What it can connect to
Zoom, Google Meet, Teams, Discord, YouTube, WhatsApp and TikTok via browser extension and Windows Graphics Capture. Cloud asset storage, design-file import/export and publishing destinations. Start with file exchange and validate destination specifications before promising direct publishing. Start with authorized file exchange. Validate current provider access, usage rights and schema behavior before promising a connector.
The screens in detail
Primary screens: Detection setup and sources, Live call and file review, Verdict record and delivery.
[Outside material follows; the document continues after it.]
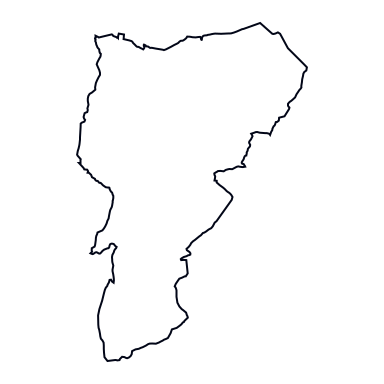 Atempan, Puebla, Mexico
{"feature_id": "50627088B4363090136249", "entity_name": "Atempan", "entity_type": "district", "adm_level": 2, "iso_a3": "MEX", "parent_name": "Mexico", "parent_adm1": "Puebla", "projection": "albers", "projection_center": [-97.445, 19.802], "detail": "fine", "context": "isolated", "style": "outline", "palette": "ink", "viewbox_px": 384, "rotation_deg": 0, "n_neighbors": 0, "source": "geoboundaries", "source_scale": "gbopen_adm2", "svg_char_len": 5814}
<svg xmlns="http://www.w3.org/2000/svg" viewBox="0 0 384 384"><path d="M107.5,361.0L115.3,360.0L116.3,360.1L117.3,360.4L119.5,360.1L119.9,359.0L122.1,356.8L124.5,357.1L125.0,357.4L126.2,358.0L127.2,358.2L128.9,357.5L130.6,356.1L131.7,354.2L132.1,351.1L135.5,349.4L138.8,348.8L140.7,347.9L142.7,347.2L145.9,345.6L148.2,344.1L149.7,343.6L152.1,343.5L155.9,343.7L159.0,342.5L160.6,341.6L162.7,340.6L164.0,339.7L166.1,338.9L167.9,338.0L170.6,333.2L171.9,329.4L176.7,327.9L179.7,325.7L181.4,324.3L182.8,322.5L184.0,321.9L184.5,320.8L187.8,317.7L187.5,316.3L186.8,315.0L186.1,312.6L183.1,310.1L181.7,309.1L179.4,306.5L177.4,302.7L176.5,296.8L176.5,290.4L176.2,289.2L175.6,287.5L174.7,286.4L175.8,283.8L178.1,280.4L179.3,278.7L182.2,277.6L184.8,276.3L185.8,276.3L187.7,273.4L186.3,260.1L184.1,259.9L181.2,260.1L180.8,259.1L181.5,258.4L183.8,257.0L186.5,256.2L188.1,255.3L189.3,255.1L190.3,254.6L190.4,253.3L189.5,252.0L186.9,250.2L186.5,248.9L188.8,246.8L190.4,244.7L191.1,243.2L193.0,241.3L195.0,239.9L199.5,236.2L200.9,235.3L202.9,233.0L204.3,232.6L206.1,231.5L208.4,229.7L209.4,229.1L211.2,228.2L212.8,226.3L214.7,222.6L216.5,221.2L231.7,199.9L232.5,197.0L231.2,194.8L230.0,193.5L228.9,192.6L227.9,192.0L226.7,191.1L224.8,189.1L223.2,187.7L219.5,185.0L218.2,183.8L216.7,182.5L216.7,180.8L214.5,180.5L215.0,178.1L215.2,176.3L214.5,174.9L214.3,173.4L215.8,172.4L216.8,171.9L217.9,171.1L220.3,170.9L223.7,171.3L225.8,169.9L227.9,169.3L229.4,169.0L230.8,169.1L232.4,169.1L236.7,166.8L238.3,166.4L240.1,166.8L242.8,167.1L245.2,166.7L244.8,165.8L244.2,165.0L243.8,164.2L243.3,163.9L242.3,163.8L241.7,162.9L241.8,162.2L242.4,161.1L243.2,160.0L243.7,159.1L244.1,157.6L244.7,156.3L245.4,155.7L246.3,155.5L246.3,155.1L246.7,153.8L246.7,152.4L247.6,150.7L247.9,148.9L248.8,147.7L249.9,146.5L250.2,144.9L249.1,142.8L249.3,141.5L251.0,139.3L252.5,136.3L252.3,135.5L251.2,133.7L253.7,132.9L255.8,132.1L257.2,132.0L259.7,132.7L264.8,133.1L266.7,133.1L268.7,133.6L269.5,134.0L270.1,134.9L271.3,131.6L272.2,130.3L272.5,128.5L272.8,128.0L273.6,126.3L274.6,125.5L275.2,124.1L275.8,122.1L277.2,121.9L278.8,120.6L279.1,117.7L284.5,116.3L288.9,109.3L289.2,108.6L289.4,107.5L288.4,106.5L288.0,105.6L288.0,103.8L288.9,102.7L289.8,101.8L291.3,100.8L292.8,99.5L295.1,97.4L296.5,94.3L298.0,92.1L299.3,90.1L300.7,88.6L301.4,87.5L301.3,86.0L301.9,82.3L302.2,79.3L303.0,76.0L303.4,73.6L304.3,72.0L306.3,70.5L306.9,67.3L303.9,64.2L287.9,48.2L280.1,33.8L277.9,32.4L275.5,33.5L273.6,34.0L272.3,33.8L260.1,23.0L243.6,28.9L242.6,29.1L242.3,29.1L236.8,31.5L233.8,32.6L231.0,33.4L227.6,33.5L223.4,33.7L221.2,33.8L215.3,33.6L214.1,33.7L211.8,34.1L209.8,34.6L207.7,34.9L206.9,35.3L205.4,35.4L204.5,35.5L203.7,35.7L202.9,36.2L202.5,36.8L202.2,37.3L202.0,38.0L201.9,38.7L201.8,39.8L201.7,39.9L201.4,39.8L201.2,39.5L200.8,38.1L200.7,37.4L200.4,37.0L200.1,36.9L198.5,37.0L195.7,37.4L193.9,37.3L192.3,37.2L191.0,36.9L189.4,36.7L187.2,36.6L186.2,38.2L184.4,39.7L182.9,40.6L182.5,40.7L180.8,40.8L180.1,41.2L179.4,41.7L178.3,42.9L176.9,43.7L174.4,44.9L171.0,46.8L165.9,49.4L163.9,50.1L163.5,49.9L162.1,49.6L155.9,48.6L152.3,47.9L151.6,47.8L150.6,47.9L149.9,47.8L148.0,46.5L146.6,46.4L146.1,46.2L145.6,45.4L144.0,44.6L143.8,44.9L143.8,45.7L143.9,46.2L144.2,46.8L144.4,47.6L144.2,48.0L143.8,48.7L143.2,49.4L141.8,48.6L140.8,48.2L138.6,46.9L137.2,46.8L136.8,46.6L136.0,45.9L134.8,44.6L133.1,43.0L132.8,42.4L132.2,41.6L131.5,41.1L129.2,40.4L123.6,39.1L124.0,34.5L118.8,33.6L118.2,35.9L118.0,37.1L118.0,37.9L118.0,38.0L117.8,37.8L117.1,37.7L117.1,37.4L113.6,36.1L113.1,35.8L112.4,34.7L111.7,34.4L98.8,37.5L98.3,37.1L95.5,35.7L95.5,36.2L95.7,36.5L95.8,37.6L95.1,38.0L95.0,38.3L95.1,39.0L95.6,39.7L95.6,40.0L95.3,40.5L95.3,41.3L95.9,42.4L96.2,44.2L96.6,45.4L97.1,46.3L97.2,46.7L97.3,47.1L97.9,48.0L98.4,48.5L99.2,49.4L99.3,50.3L99.3,50.8L99.6,52.2L99.8,52.4L99.9,53.0L100.8,53.8L100.7,55.2L100.4,56.7L99.3,58.5L97.4,62.2L96.7,64.3L97.9,67.1L99.3,70.2L100.0,72.8L100.0,74.9L98.6,77.2L97.1,80.2L95.9,83.0L95.1,87.3L95.3,89.7L92.0,92.5L89.6,93.9L88.3,96.1L87.8,98.6L87.8,101.0L88.5,104.8L87.4,108.4L87.7,109.5L87.7,110.5L87.2,112.1L85.7,112.6L84.6,113.2L83.6,117.0L84.1,118.6L85.1,119.9L84.4,121.6L81.9,122.6L80.7,123.6L80.6,127.0L80.0,137.4L80.0,139.6L79.5,144.1L79.3,145.3L78.6,148.4L77.8,150.9L77.1,154.7L77.7,155.8L78.6,156.8L80.7,159.2L80.5,159.7L80.5,163.0L79.0,163.0L83.6,168.0L84.3,169.4L87.2,169.7L88.1,171.2L87.6,172.7L88.9,172.8L91.1,174.8L92.0,177.2L94.9,178.8L94.9,179.1L95.3,179.9L96.4,180.9L97.4,180.9L98.0,181.2L98.9,182.5L99.7,182.9L100.6,182.9L101.3,183.5L103.0,185.3L105.7,187.2L107.5,187.5L109.0,187.5L109.5,188.0L109.7,189.3L110.6,191.0L111.4,192.1L111.8,192.3L112.1,192.6L112.5,194.0L112.7,194.8L113.2,195.5L113.3,196.1L113.3,196.7L113.3,198.1L112.8,200.7L112.6,201.0L112.7,202.1L112.1,205.7L111.7,207.2L110.3,209.9L109.9,211.4L109.0,216.0L108.6,218.5L107.4,220.8L106.6,223.5L105.2,226.4L103.9,228.5L102.4,230.4L97.5,232.5L97.1,234.2L96.3,235.9L95.9,237.9L95.8,240.0L95.4,242.9L95.1,245.0L94.6,246.6L91.8,248.2L91.7,250.6L92.1,251.7L91.2,252.6L90.5,253.3L92.4,254.1L93.3,253.9L94.3,253.2L95.1,252.6L96.2,252.2L97.2,252.5L98.9,253.5L99.9,253.6L101.0,252.7L102.5,250.9L104.2,249.6L107.5,248.3L108.5,248.2L109.2,247.3L109.6,245.5L110.1,244.3L111.0,243.8L111.9,243.6L113.7,244.0L115.5,246.2L116.6,246.9L116.1,248.2L115.1,249.2L114.3,250.5L113.7,252.5L112.4,254.9L112.0,257.1L112.2,259.9L112.2,260.9L112.4,262.4L113.3,265.6L112.5,269.8L112.6,271.5L113.2,274.2L113.6,276.8L113.8,278.6L113.9,280.4L113.6,282.7L112.1,281.6L111.0,279.7L109.6,279.9L108.9,282.5L107.6,284.7L107.3,285.9L105.8,287.7L104.9,289.8L104.0,293.1L102.1,300.8L99.4,309.1L98.1,315.4L98.3,324.7L98.6,327.9L99.2,329.7L100.0,333.9L100.3,336.3L100.9,338.7L102.4,340.4L103.6,342.6L103.8,345.7L103.8,348.9L104.0,352.5L104.5,357.2L107.5,361.0Z" fill="none" stroke="#020617" stroke-width="2"/></svg>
Use a thumbnail gallery for cases, a large central review canvas with the media and signal timeline, and a right-hand panel for quality flags, model signals and reviewer comments. Let users compare signals side by side. Display draft, changes requested and approved states. Provide a client preview link with comments anchored to the relevant frame or segment. Make the task-specific outcome reviewer-confirmed authenticity verdicts linked to evidence visible beside its evidence, review state and value baseline.